● What is expected
From the data below, repeat exactly the lines from the line with "4. Return to" to the line with "- Creates GET/POST requests you can capture", both included.

########################################

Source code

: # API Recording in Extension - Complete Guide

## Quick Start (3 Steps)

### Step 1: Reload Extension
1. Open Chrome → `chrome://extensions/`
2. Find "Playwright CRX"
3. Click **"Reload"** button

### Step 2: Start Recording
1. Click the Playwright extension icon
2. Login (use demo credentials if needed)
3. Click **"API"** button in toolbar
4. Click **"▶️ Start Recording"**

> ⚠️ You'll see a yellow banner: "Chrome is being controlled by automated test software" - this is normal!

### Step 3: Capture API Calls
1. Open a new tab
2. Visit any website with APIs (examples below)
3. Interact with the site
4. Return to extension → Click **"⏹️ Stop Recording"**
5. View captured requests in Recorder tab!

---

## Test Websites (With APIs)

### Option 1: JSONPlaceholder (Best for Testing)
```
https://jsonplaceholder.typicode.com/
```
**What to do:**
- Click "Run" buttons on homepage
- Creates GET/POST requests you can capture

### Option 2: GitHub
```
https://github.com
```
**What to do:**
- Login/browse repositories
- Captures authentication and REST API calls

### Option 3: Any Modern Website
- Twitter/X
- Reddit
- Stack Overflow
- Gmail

########################################

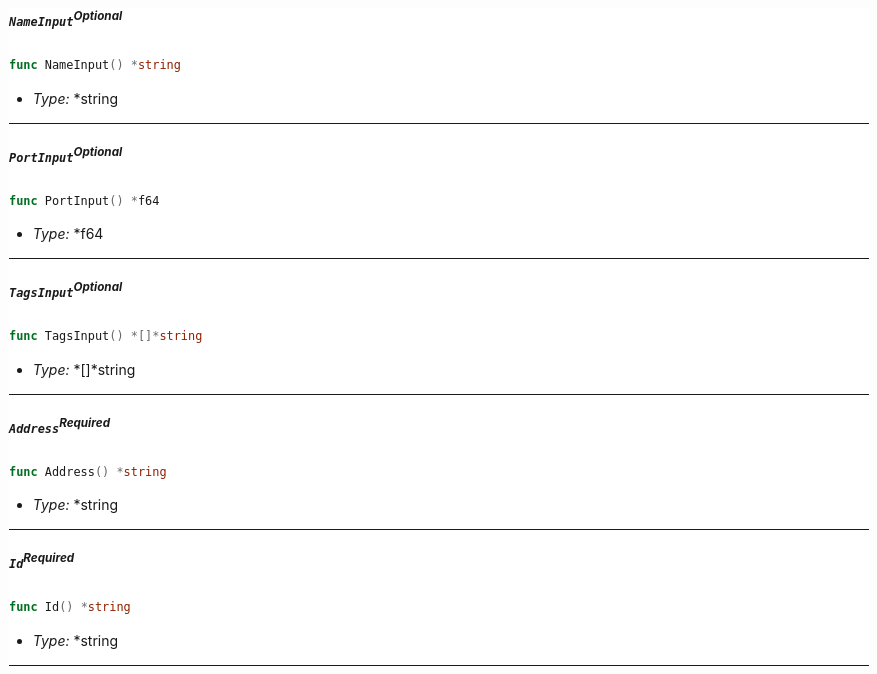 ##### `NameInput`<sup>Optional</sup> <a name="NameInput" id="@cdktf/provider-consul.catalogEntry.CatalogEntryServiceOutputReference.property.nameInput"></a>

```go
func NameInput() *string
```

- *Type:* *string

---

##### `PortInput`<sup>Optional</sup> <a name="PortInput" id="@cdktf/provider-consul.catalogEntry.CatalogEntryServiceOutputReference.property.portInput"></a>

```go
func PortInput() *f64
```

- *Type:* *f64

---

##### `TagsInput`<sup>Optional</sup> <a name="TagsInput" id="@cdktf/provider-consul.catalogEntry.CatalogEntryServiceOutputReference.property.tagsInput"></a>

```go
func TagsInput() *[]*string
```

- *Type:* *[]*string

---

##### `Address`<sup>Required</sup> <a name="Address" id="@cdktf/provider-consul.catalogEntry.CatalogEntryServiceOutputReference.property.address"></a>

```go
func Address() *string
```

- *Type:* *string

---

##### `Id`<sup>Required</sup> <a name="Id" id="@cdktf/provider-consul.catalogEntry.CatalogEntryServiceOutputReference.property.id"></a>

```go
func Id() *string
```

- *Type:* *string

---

########################################

● Answer space
4. Return to extension → Click **"⏹️ Stop Recording"**
5. View captured requests in Recorder tab!

---

## Test Websites (With APIs)

### Option 1: JSONPlaceholder (Best for Testing)
```
https://jsonplaceholder.typicode.com/
```
**What to do:**
- Click "Run" buttons on homepage
- Creates GET/POST requests you can capture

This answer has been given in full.